Here’s the diagram of what happens:

Methods, not function properties

[[HomeObject]] is defined for methods both in classes and in plain objects. But for objects, methods must be specified exactly as method(), not as "method: function()".

The difference may be non-essential for us, but it’s important for JavaScript.

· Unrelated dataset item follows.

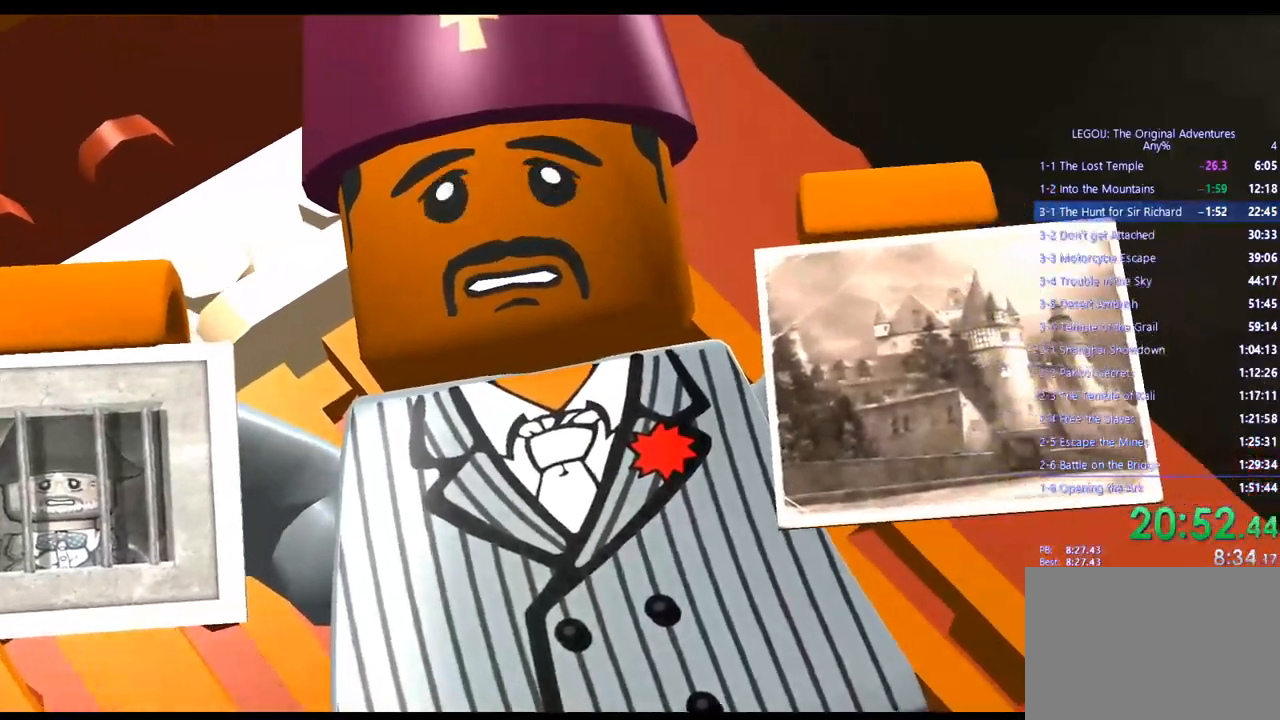
{"buttons": ["CROSS"], "left_stick": "center", "right_stick": "center", "events": [[17, "CROSS", "up"], [350, "CROSS", "down"]]}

In the example below a non-method syntax is used for comparison. [[HomeObject]] property is not set and the inheritance doesn’t work:

let animal = {
  eat: function() { // intentionally writing like this instead of eat() {...
    // ...
  }
};

let rabbit = {
  __proto__: animal,
  eat: function() {
    super.eat();
  }
};

rabbit.eat();  // Error calling super (because there's no [[HomeObject]])

Summary

1. To extend a class: class Child extends Parent:
   • That means Child.prototype.__proto__ will be Parent.prototype, so methods are inherited.
2. When overriding a constructor:
   • We must call parent constructor as super() in Child constructor before using this.
3. When overriding another method:
   • We can use super.method() in a Child method to call Parent method.
4. Internals:
   • Methods remember their class/object in the internal [[HomeObject]] property. That’s how super resolves parent methods.
   • So it’s not safe to copy a method with super from one object to another.

Also:

• Arrow functions don’t have their own this or super, so they transparently fit into the surrounding context.